GIVEN PASSAGE:
######
The number of Ritz values within a distance of \(10^{-12}\) (left) and \(10^{-10}\) (right) from each eigenvalue after \(200n\) iterations. The matrix has order \(n=200\) and has a cluster of 10 eigenvalues positioned in the center of the spectrum at regular distances of \(10^{-12}\). There are fewer Ritz values near each eigenvalue within the cluster than elsewhere, yet there are more Ritz values in the cluster area than if there was a single eigenvalue there.

Additional Ritz values appear periodically near an eigenvalue. The most important effect of clusters is on this periodicity. In a cluster, the periodicity is longer; a Ritz value appears near a specific eigenvalue less often than near non-clustered eigenvalues. This is shown in the left plot of Fig. 3. This phenomenon causes Lanczos to converge more slowly in the presence of clusters. If we examine the raw density of Ritz values, ignoring the distribution of eigenvalues, we see that the cluster attracts more Ritz values than intervals of the same size elsewhere in the spectrum. This is shown in the right plot of Fig. 3. This increased attraction is not sufficient, however, to compensate for the larger number of eigenvalues in the interval, so convergence to all eigenvalues is still adversely affected by the cluster.

5 The Effects of High-Precision Arithmetic on the Lanczos Process

Fig. 4.
figure 4

A histogram of the Ritz values within a cluster of \(5000\) eigenvalues that are spaced \(10^{-7}\) apart after \(20n=20\cdot 7000\) Lanczos iterations. Apart from the cluster, the spectrum contains \(2000\) eigenvalues spaced evenly between \(-1\) and \(1\). The histogram on the left shows the results in 64-bit arithmetic and the results on the right in 128-bit.

The distribution of Ritz values within a cluster is typically not uniform, just like within the spectrum as a whole. When eigenvalues in the cluster are evenly distributed, more Ritz values appear at the edges of the cluster than near its center, as shown in Fig. 4. Even when there are on average \(2\) or \(3\) Ritz values per eigenvalue in the cluster, we may be very far from convergence, because there are not enough Ritz values near eigenvalues in the center of the cluster.

Fig. 5.
figure 5

The number of Ritz values within a distance of \(10^{-9}\) of each eigenvalue after \(200n\) iterations. The matrix has order \(n=200\) and has a cluster of \(10\) eigenvalues positioned in the center of the spectrum at regular distances of \(10^{-11}\). The iteration is carried out using different levels of floating-point precision: IEEE-754 double precision (64 bits; top left), 128-bit floating point (top right) and 256-bit floating point (bottom).

Increasing the precision of the floating-point arithmetic also increases the attractive power of clusters upon Ritz values, as shown in Fig. 5. As we increase the precision, the number of Ritz values in a cluster increases, speeding up the convergence. This phenomenon was already observed by Edwards et al. [9], but it does not appear that Lanczos codes have used this insight.
######
DATASET ENTRIES:
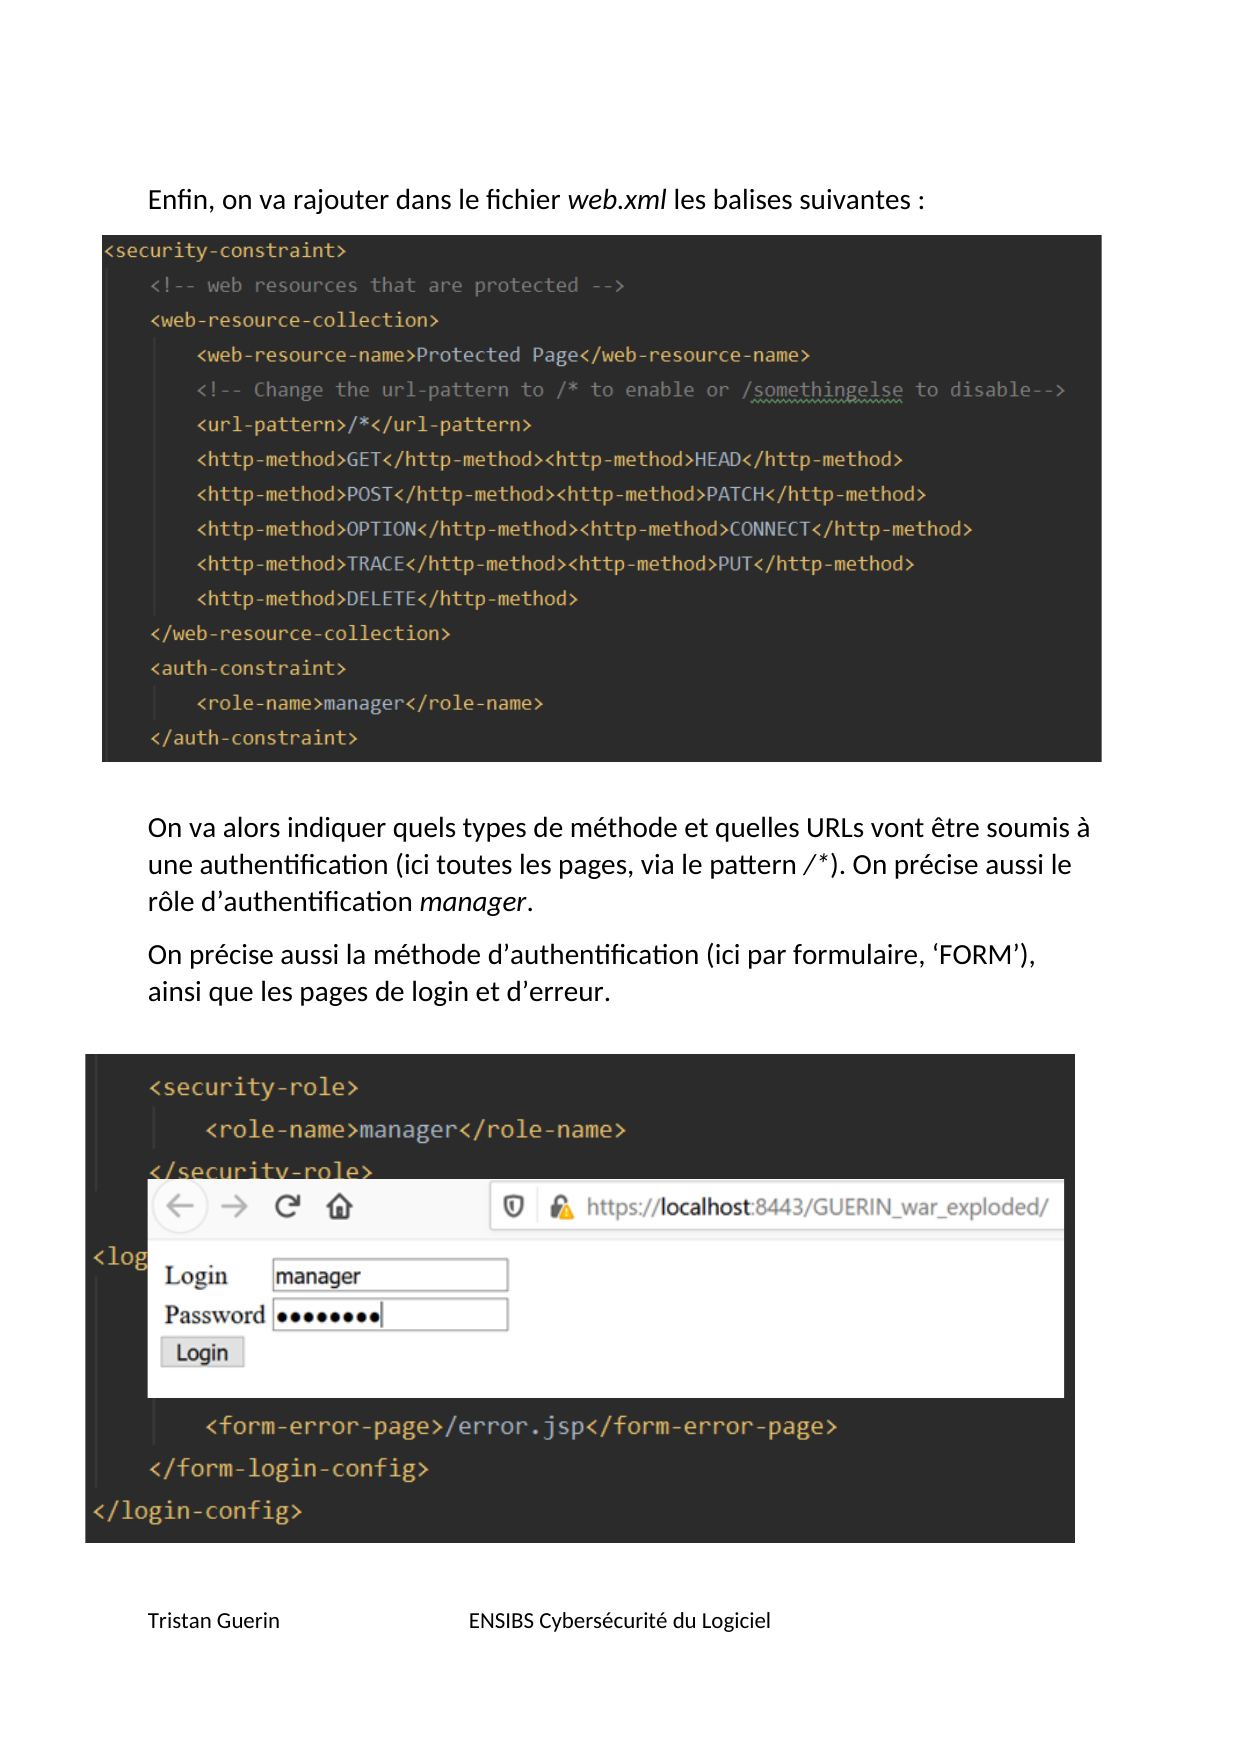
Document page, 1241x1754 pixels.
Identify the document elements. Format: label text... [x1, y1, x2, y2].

text Enfin, on va rajouter dans le fichier web.xml les balises suivantes : [148, 181, 1093, 217]
text On précise aussi la méthode d’authentification (ici par formulaire, ‘FORM’), ainsi que les pages de login et d’erreur. [148, 936, 1093, 1009]
text On va alors indiquer quels types de méthode et quelles URLs vont être soumis à une authentification (ici toutes les pages, via le pattern /*). On précise aussi le rôle d’authentification manager. [148, 809, 1093, 918]
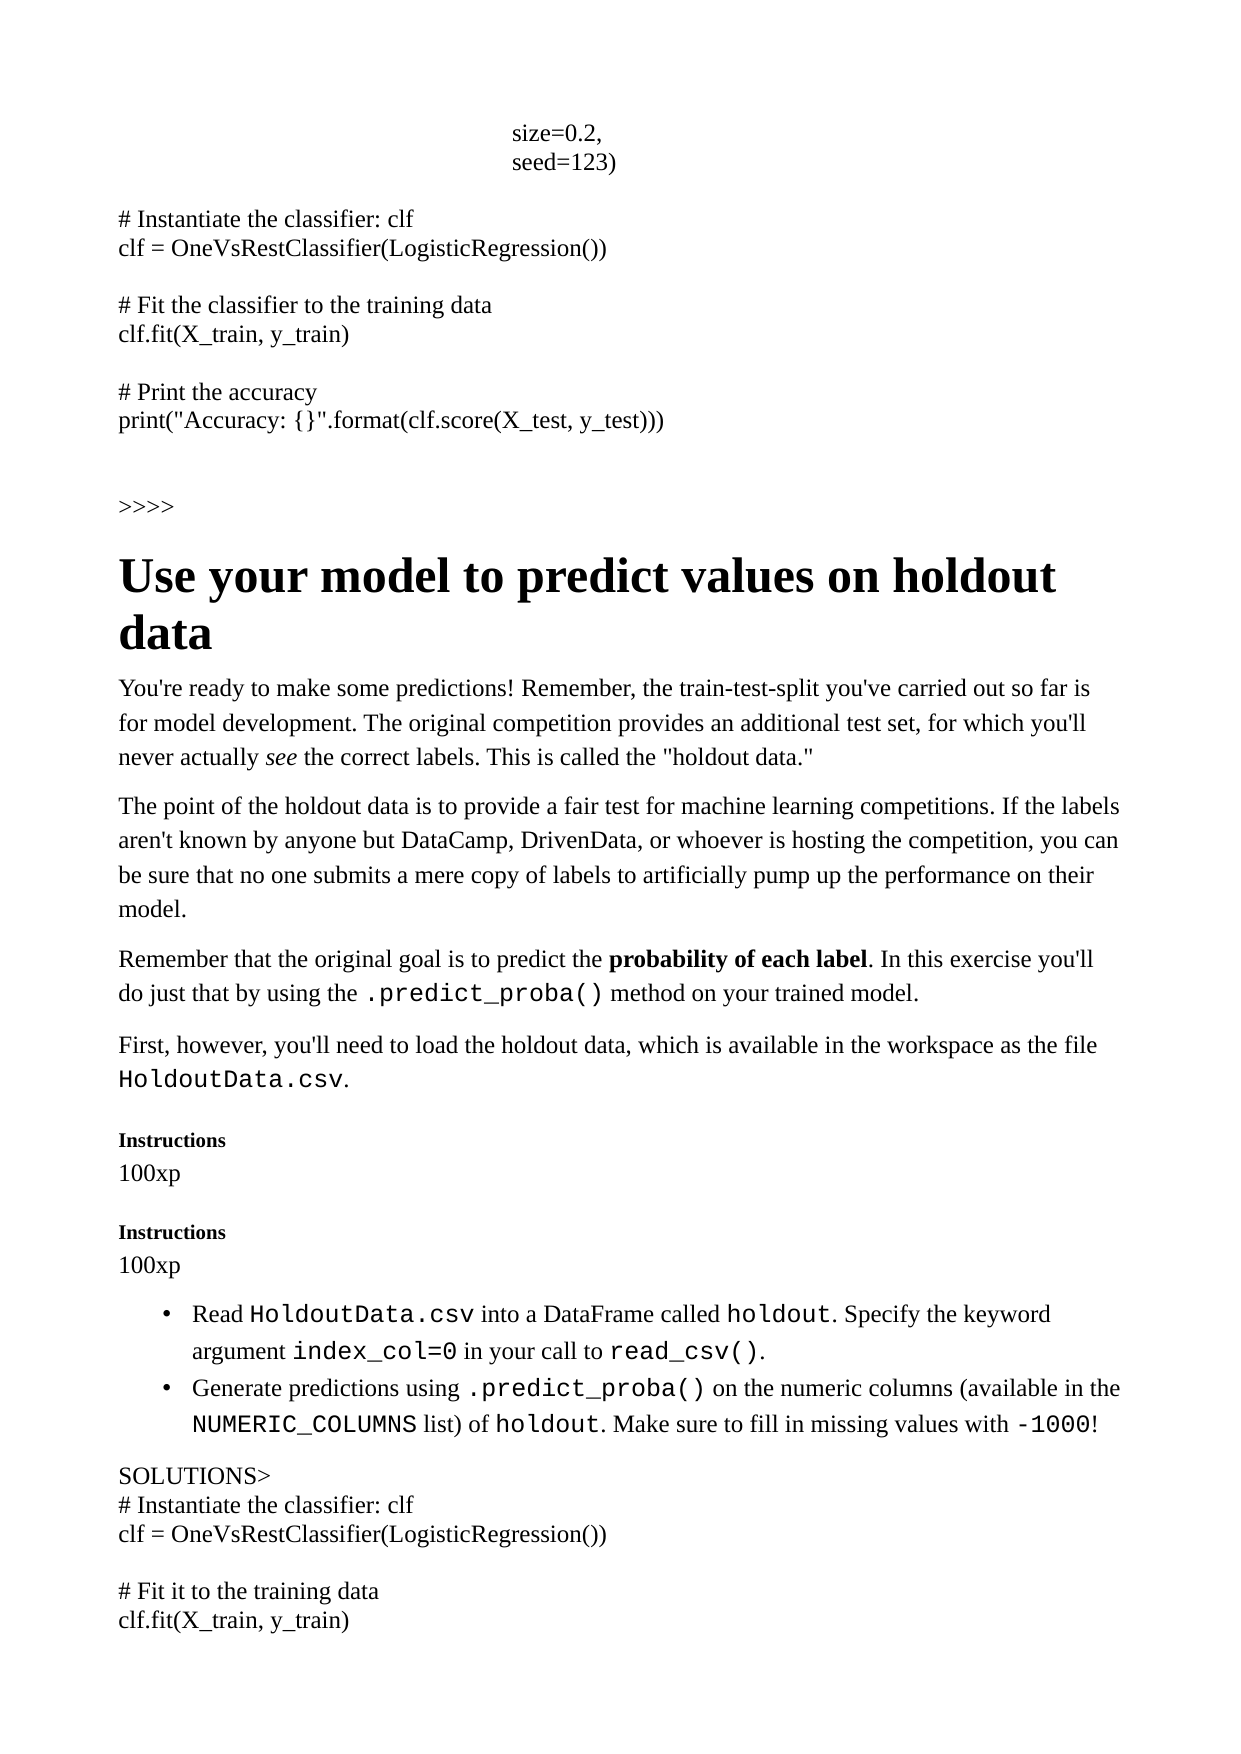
######
EXERCISES TO COMPLETE:
A) List every floating-point precision level named in the passage on Ritz values and eigenvalue clusters.
B) Write the next part of the passage on Ritz values and eigenvalue clusters, picking up after its final sentence.

EXPECTED ANSWERS:
A)
- 64-bit (IEEE-754 double precision)
- 128-bit
- 256-bit

B)
Fig. 6.
figure 6

The number of Ritz values within a cluster of eigenvalues that are spaced \(10^{-7}\) apart after \(20n\) Lanczos iterations. Apart from the cluster, the spectrum contains \(2000\) eigenvalues spaced evenly between \(-1\) and \(1\). In both graphs, the \(X\) axis shows the number of eigenvalues in the cluster, ranging from \(1\) to \(5000\). (The dimension of the matrices therefore ranged from \(2000\) to \(7000\)). On the left, the \(Y\) axis shows the number of Ritz values in the cluster. On the right, the \(Y\) axis shows the same number, but divided by the size of the cluster. Both graphs show the results of computations in 64-bit arithmetic (double), 128-bit (DD), and 256-bit (QD).

As the size of an eigenvalue cluster grows, its effect on convergence becomes devastating, even in high precision. Figure 6 shows that as the size of a cluster grows, the number of Ritz values in it increases, but not nearly fast enough to obtain convergence on all eigenvalues. When the cluster is small, say containing \(10\) eigenvalues, there are more than \(3\) Ritz values per eigenvalue after \(20n\) iterations, even in 64-bit arithmetic (and more Ritz values in higher precision). When the cluster contains \(100\) eigenvalues, there is not even a single Ritz value per eigenvalue after \(20n\) iterations; we cannot expect convergence in that many iterations. Things get much worse as the cluster size continues to grow.

6 Conclusions

Our experiments suggest several conclusions. The results indicate that Lanczos can find all the eigenvalues of many real-world matrices. When it fails, convergence is impaired by the existence of dense areas in the spectrum, which is manifested by misconvergence, and more importantly by relatively low density of Ritz values in such dense areas. High-precision arithmetic helps to neutralize the effect of clustering, but the level of precision must be commensurate with the severity of clustering. How can we find the correct level of precision? One strategy is to start iterating in double precision and then repeatedly increase the accuracy after completing each sequence of \(n\) iterative steps. At the limit we have infinite accuracy and \(n\) additional steps are enough, although we expect a moderate level of accuracy to be sufficient for most matrices. We do not know how effective this strategy is in practice; this question is left for future work.

The slowdown in convergence due to clustering may make Lanczos impractical for problem matrices unless measures are taken to address this issue. Initial experimentation on small matrices suggests that randomized dispersion is effective when the spectrum contains clusters but they are not too large, but ineffective when clusters are very large (say an eigenvalue of multiplicity \(3000\) in a matrix of dimension \(10000\)).

These technical conclusions lead us to two higher-level observations. First, classical Lanczos may be the only practical way of finding all the eigenvalues for some matrices. If the \(\varTheta (n^{2})\) space required for dense methods is not available, and if shift-invert operations are too expensive (e.g., matrices for which there is no sparse factorization), and if the spectrum contains only mild clustering, then classical Lanczos may be the method of choice. This motivates further development of Lanczos codes and techniques.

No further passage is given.